Below are some entries; state how many of their lines contain the word "классифицировать", with nothing else in the reply.

-------- Data

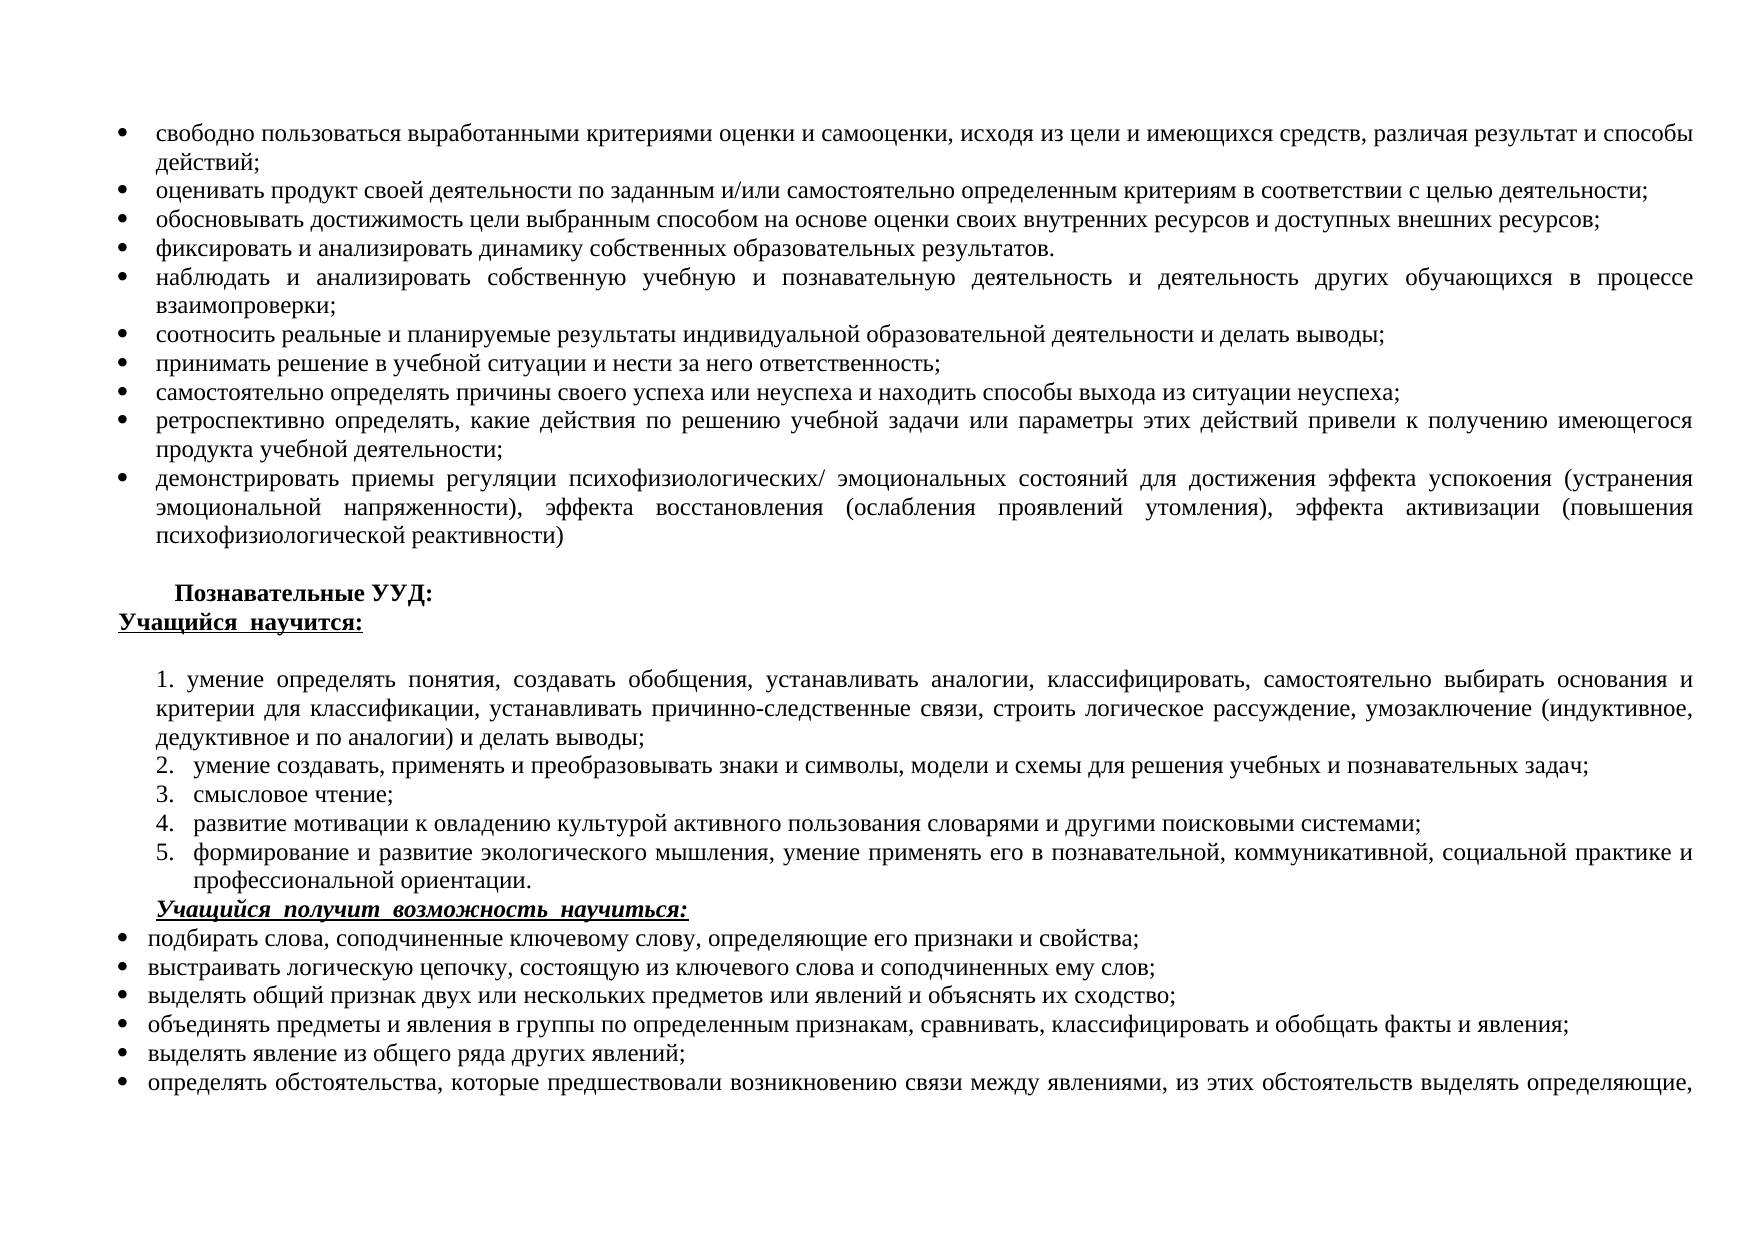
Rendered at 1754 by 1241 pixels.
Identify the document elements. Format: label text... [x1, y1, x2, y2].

list наблюдать и анализировать собственную учебную и познавательную деятельность и деятельность других обучающихся в процессе взаимопроверки; [118, 262, 1695, 319]
text 1. умение определять понятия, создавать обобщения, устанавливать аналогии, классифицировать, самостоятельно выбирать основания и критерии для классификации, устанавливать причинно-следственные связи, строить логическое рассуждение, умозаключение (индуктивное, дедуктивное и по аналогии) и делать выводы; [156, 664, 1695, 751]
list выделять общий признак двух или нескольких предметов или явлений и объяснять их сходство; [118, 981, 1695, 1009]
list принимать решение в учебной ситуации и нести за него ответственность; [118, 348, 1695, 377]
list выстраивать логическую цепочку, состоящую из ключевого слова и соподчиненных ему слов; [118, 952, 1695, 981]
text Учащийся научится: [118, 607, 1695, 636]
list объединять предметы и явления в группы по определенным признакам, сравнивать, классифицировать и обобщать факты и явления; [118, 1009, 1695, 1038]
text Познавательные УУД: [118, 578, 1695, 607]
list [118, 1067, 1695, 1096]
list свободно пользоваться выработанными критериями оценки и самооценки, исходя из цели и имеющихся средств, различая результат и способы действий; [118, 118, 1695, 176]
list фиксировать и анализировать динамику собственных образовательных результатов. [118, 233, 1695, 262]
list самостоятельно определять причины своего успеха или неуспеха и находить способы выхода из ситуации неуспеха; [118, 377, 1695, 406]
list умение создавать, применять и преобразовывать знаки и символы, модели и схемы для решения учебных и познавательных задач; [156, 751, 1695, 779]
list обосновывать достижимость цели выбранным способом на основе оценки своих внутренних ресурсов и доступных внешних ресурсов; [118, 204, 1695, 233]
list смысловое чтение; [156, 779, 1695, 808]
text Учащийся получит возможность научиться: [156, 894, 1695, 923]
list ретроспективно определять, какие действия по решению учебной задачи или параметры этих действий привели к получению имеющегося продукта учебной деятельности; [118, 406, 1695, 463]
list формирование и развитие экологического мышления, умение применять его в познавательной, коммуникативной, социальной практике и профессиональной ориентации. [156, 837, 1695, 894]
list развитие мотивации к овладению культурой активного пользования словарями и другими поисковыми системами; [156, 808, 1695, 837]
list соотносить реальные и планируемые результаты индивидуальной образовательной деятельности и делать выводы; [118, 319, 1695, 348]
list демонстрировать приемы регуляции психофизиологических/ эмоциональных состояний для достижения эффекта успокоения (устранения эмоциональной напряженности), эффекта восстановления (ослабления проявлений утомления), эффекта активизации (повышения психофизиологической реактивности) [118, 463, 1695, 549]
list выделять явление из общего ряда других явлений; [118, 1038, 1695, 1067]
list оценивать продукт своей деятельности по заданным и/или самостоятельно определенным критериям в соответствии с целью деятельности; [118, 176, 1695, 204]
list подбирать слова, соподчиненные ключевому слову, определяющие его признаки и свойства; [118, 923, 1695, 952]
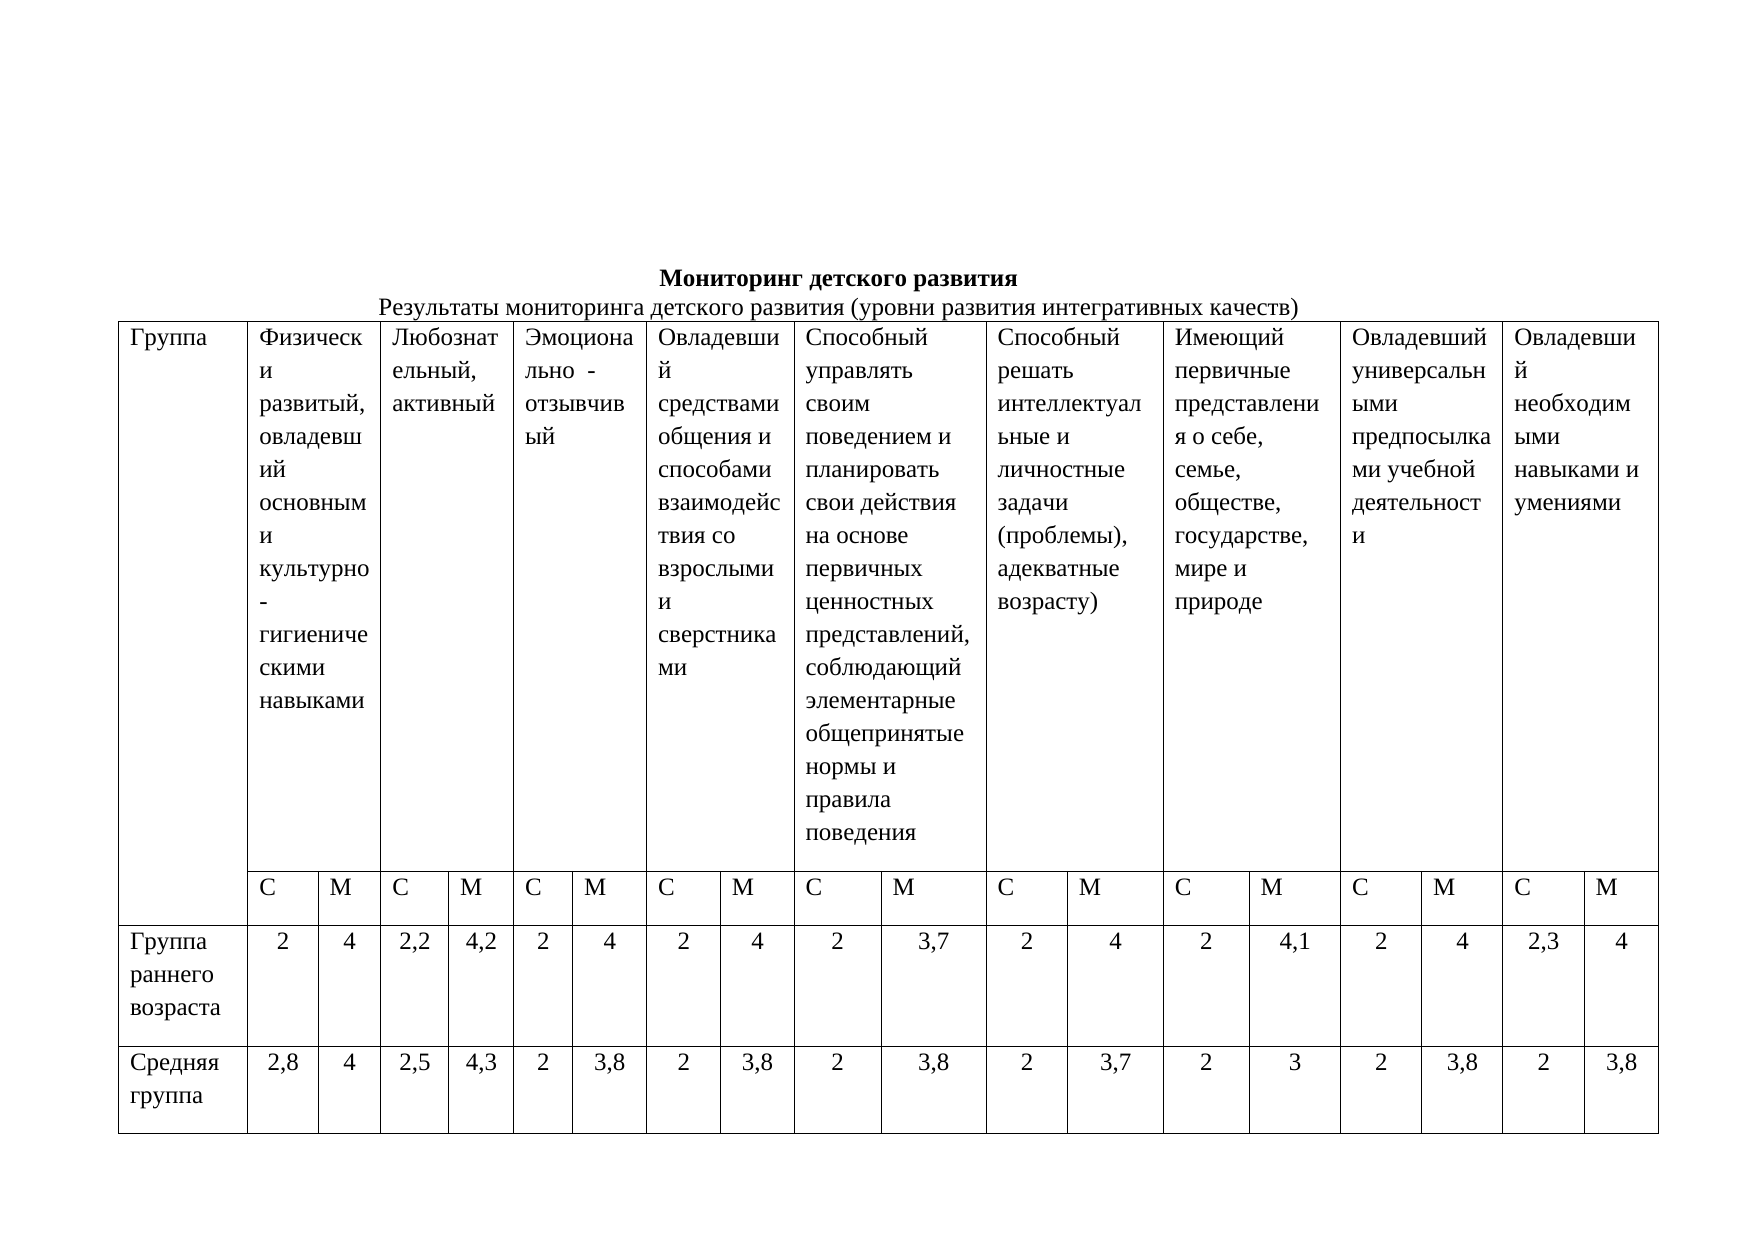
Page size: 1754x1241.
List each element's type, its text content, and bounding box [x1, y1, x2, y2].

----------------

_Written answer_
2